TL;DR Volga is a real-time data processing/feature calculation engine tailored for modern AI/ML. It is designed to support various types of features, including streaming (online), batch (offline), and on-demand features, via a hybrid push+pull architecture: a custom Streaming Engine (for online+offline) and an On-Demand Compute Layer (for on-demand). In this post, we will dive deep into the on-demand compute layer, on-demand features, use cases, and architecture.
Content:
What it is and what it is for
Examples
Architecture
API Overview
A missing part of the Ray ecosystem
How Streaming and On-Demand work together
Next steps
What it is and what it is for
Most real-time systems operate on streams of events (e.g. user clicks/purchases, ride requests, credit card transactions, etc.) and represent a fully event-driven system: all data transformations/custom logic can be somehow tied to an event that triggered it, and that is true for any part of the system. These kinds of systems can be handled by a stream processing engine alone.
ML workloads are a bit different: they belong to a class of request-based systems (in our case, we talk about model inference requests). This class of systems includes most modern web applications, whose architecture is based on the request-response model and built using the notion of a server (or a web service).
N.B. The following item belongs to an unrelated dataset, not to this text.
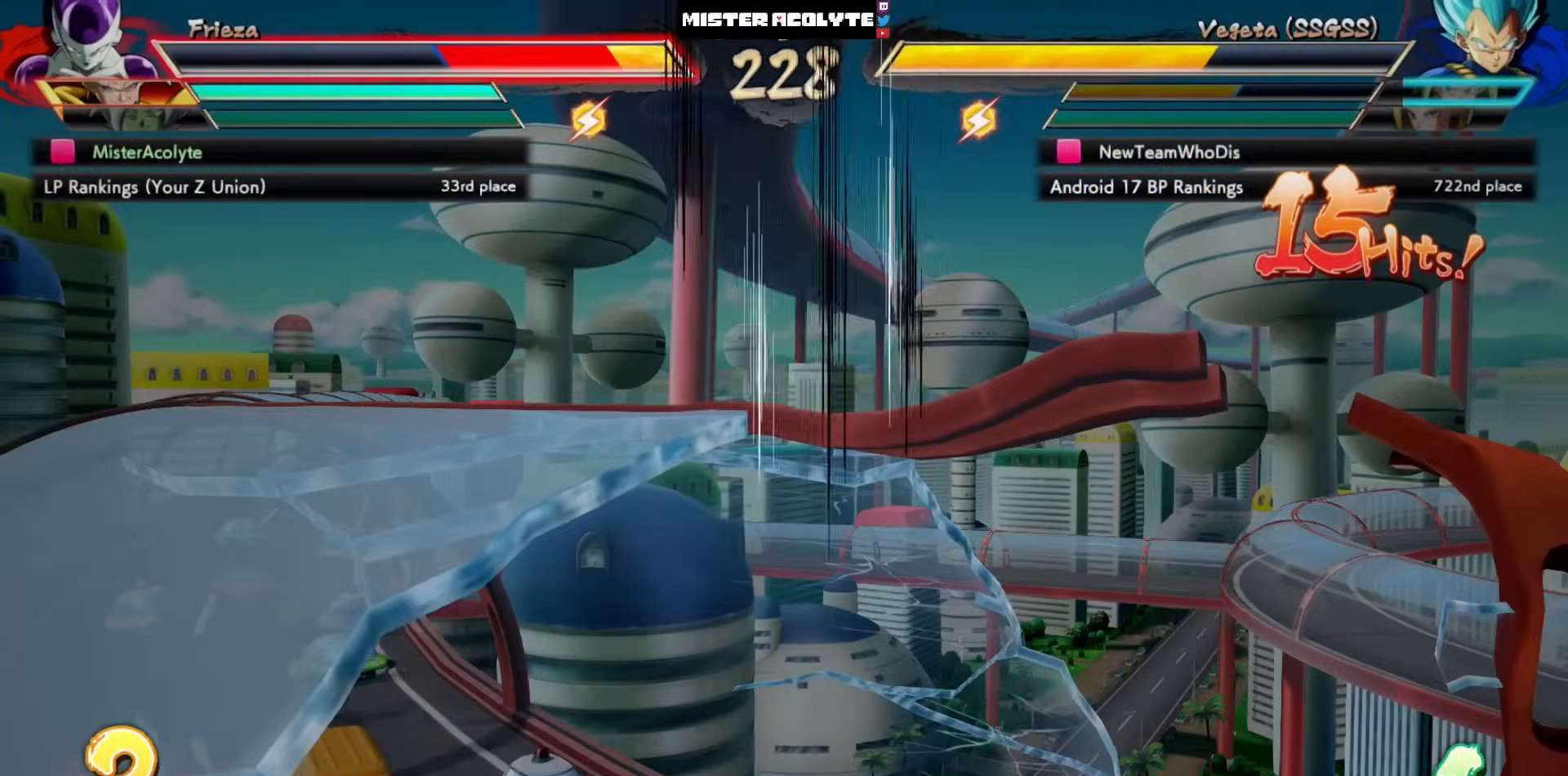
{"dt_ms": 500, "buttons": ["SQUARE"], "left_stick": "center", "events": []}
Generally speaking, the request-response pattern can also be transformed into a purely event-driven system where each request is a separate event (this is a good design direction to explore). However, in practice, request-based systems are usually stateless and have different requirements for scalability, latency, throughput, data availability and fault tolerance, resulting in a different infrastructure stack requirements compared to what a streaming engine offers.
As a result, in the context of real-time data processing and feature generation, most ML-based systems require a layer that would be able to process incoming requests with minimized latency, perform arbitrary computation logic, and serve results as soon as possible so it can be used in other parts of the system (e.g. model serving) or directly by the user — this is what we call the On-Demand Compute layer.
Examples
Some examples of real-time ML systems that require on-demand request-time computations and cannot rely only on a streaming engine alone may include:
A search personalization system which relies on a user’s GPS coordinates: the data is available only at request-time and should be handled immediately for relevant results.
A recommender system, where responses rely on an expensive computation (e.g., embedding dot product, GPU-based operations, etc.) and/or communication with 3rd party services (e.g., querying another model) — handling this in a streaming engine would create a bottleneck and would require a very careful design.
This is the part that many “AI/ML-ready” streaming engines miss: event-time processing alone is not sufficient to cover all real-time AI/ML needs. For that reason, Volga separates its architecture into the Push Part, where the Streaming Engine is the king, and also introduces the Pull Part, handled by the On-Demand Compute Layer, where request-time compute is done.
Most modern ML feature/data platforms adopt a similar architecture (On-Demand features in Tecton, Feature Extractors in Fennel, Resolvers in Chalk).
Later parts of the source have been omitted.